SUPPLIED PASSAGE>
........

The Tokyo 2020 Paralympic Games are underway. The stories of the athletes who have been striving for this global showcase are all captivating. But behind each of their prostheses, equipment, and wheelchairs lie the stories of the small and medium-sized Japanese companies that have been steadily developing these tools for use at the Paralympic Games.
Techniques cultivated by local industries
Hamamatsu City, Shizuoka Prefecture is the birthplace of Japanese motorcycle manufacturers such as Suzuki, Honda, and Yamaha, and boasts a wide base of motorcycle-related industries. Hashimoto Engineering has been honing its techniques for making molds for motorcycle parts and metal processing there, since 1968. This company manufactured the wheelchair that Manami Tanaka uses to compete in wheelchair tennis. The wheelchair they developed was the result of their effort to independently develop "the lightest wheelchair in the world" with the aim of breaking away from subcontracting after the financial crisis in 2008. The wheelchair is made of magnesium alloy, which is the lightest of practical metals, but extremely difficult to process. The techniques they have cultivated with the local community in motorcycle parts manufacturing have flourished into a sports wheelchair for para-athletes to use to compete on the world stage.

........

Saved data entries:
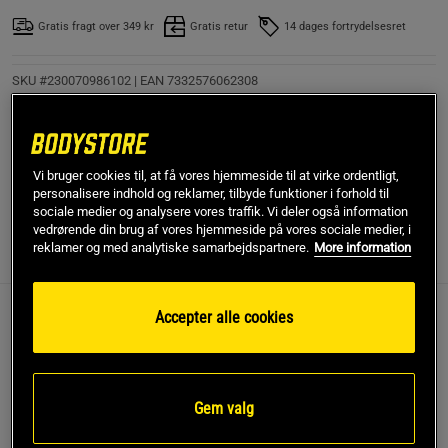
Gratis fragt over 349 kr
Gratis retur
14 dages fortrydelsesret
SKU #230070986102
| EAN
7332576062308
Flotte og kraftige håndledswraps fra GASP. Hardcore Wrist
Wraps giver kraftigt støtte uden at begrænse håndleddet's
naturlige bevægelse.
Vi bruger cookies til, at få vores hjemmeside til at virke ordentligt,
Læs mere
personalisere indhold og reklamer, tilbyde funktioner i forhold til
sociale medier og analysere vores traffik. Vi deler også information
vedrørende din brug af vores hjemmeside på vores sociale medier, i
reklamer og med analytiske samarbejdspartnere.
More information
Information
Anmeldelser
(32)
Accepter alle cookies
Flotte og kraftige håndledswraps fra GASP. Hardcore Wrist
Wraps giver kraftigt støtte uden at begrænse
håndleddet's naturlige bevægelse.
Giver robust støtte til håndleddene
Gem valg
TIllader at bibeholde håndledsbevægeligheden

........

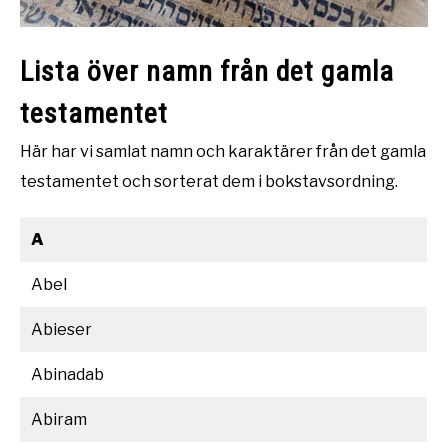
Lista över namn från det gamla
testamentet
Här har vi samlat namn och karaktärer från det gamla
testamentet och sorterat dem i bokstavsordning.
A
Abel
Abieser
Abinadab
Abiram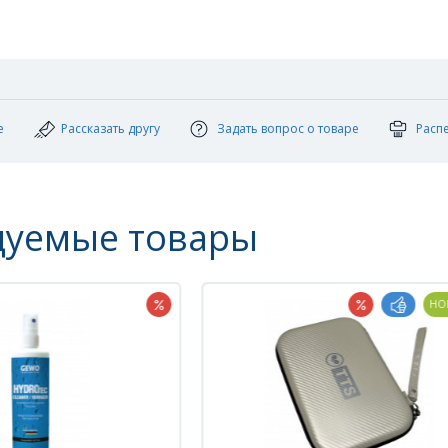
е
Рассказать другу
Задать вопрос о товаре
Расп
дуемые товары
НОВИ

........

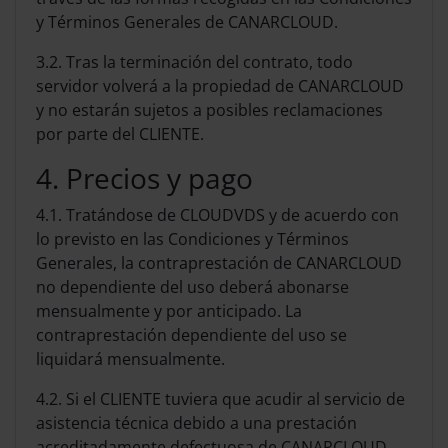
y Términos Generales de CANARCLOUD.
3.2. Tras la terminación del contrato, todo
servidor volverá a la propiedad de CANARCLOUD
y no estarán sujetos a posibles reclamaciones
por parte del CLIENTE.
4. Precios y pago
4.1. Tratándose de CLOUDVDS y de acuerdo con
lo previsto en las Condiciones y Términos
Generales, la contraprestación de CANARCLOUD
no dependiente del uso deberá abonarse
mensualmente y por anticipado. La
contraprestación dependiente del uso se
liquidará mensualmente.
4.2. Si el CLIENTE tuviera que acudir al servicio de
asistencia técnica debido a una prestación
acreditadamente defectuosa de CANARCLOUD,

........

APPLY WHAT YOU READ>
A) Using the Paralympic equipment passage, answer the questions below.
(i) What size of Japanese companies does it say have been developing the prostheses, equipment, and wheelchairs?
(ii) Since what year has Hashimoto Engineering been honing its techniques?
(iii) What material is the wheelchair made of?
B) Decide whether each statement below agrees with the Paralympic equipment passage. Answer yes or no, and quote the words from the passage that settle it.
(i) Hashimoto Engineering has been working in Hamamatsu City.
(ii) Magnesium alloy is easy to process.
(iii) Manami Tanaka competes in wheelchair basketball.
C) Proceed with the Paralympic equipment passage, starting after its final sentence.

YOUR RESPONSES>
A)
(i) Small and medium-sized companies
(ii) 1968
(iii) Magnesium alloy

B)
(i) Yes: "Hashimoto Engineering has been honing its techniques for making molds for motorcycle parts and metal processing there, since 1968."
(ii) No: "but extremely difficult to process"
(iii) No: "the wheelchair that Manami Tanaka uses to compete in wheelchair tennis"

C)
Imasen Engineering Corporation, based in Kakamigahara City, Gifu Prefecture, started as the medical equipment department of Imasen Electric Industrial Co., Ltd. which is an automotive parts manufacturer. Utilizing the expertise in ambulation technology it has cultivated over decades, it developed KATANA Σ, a plate spring used for Saki Takakuwa's prosthesis in collaboration with Mizuno, a major sports equipment manufacturer in Japan. Takakuwauses the prosthesis to participate in track and field events in the Paralympic Games. The company has been making improvements on the product for many years. The product's highlights are its compact size (perfect for a Japanese person's frame) and that it is the world's first design with a large open air hole in the center of the plate spring. The design was engineered to reduce air resistance by 31% and make the spring 15% lighter compared with conventional products, in order to improve the athlete's performance, despite maintaining sufficient strength for use by Paralympic athletes.
The secret behind this is the precision design and processing techniques for carbon fiber composite materials cultivated in the local aerospace industry. Making products that respond to on-site needs is the company's strength, and this helps improve the performance of Japanese athletes.
Making products that fit each athlete perfectly
"You don't have to give up"— Kawamura Gishi in Daito City, Osaka Prefecture has been supporting the development of a society where everyone can demonstrate their abilities regardless of disabilities or other restrictions, by designing and manufacturing prostheses and nursing care support equipment. The company has developed a sports wheelchair for Shingo Kunieda who competes in wheelchair tennis, and a sports canoe seat for Monika Seryu who participates in canoeing events. The seat must be designed to firmly secure the athlete's body despite the intense movement during a match or race, but at the same time, ensure that they can still move their upper body with ease. The performance required is different for each sport, and the way in which each athlete moves their body is unique, too. The items, which are all custom-fit to their bodies, are all made by hand.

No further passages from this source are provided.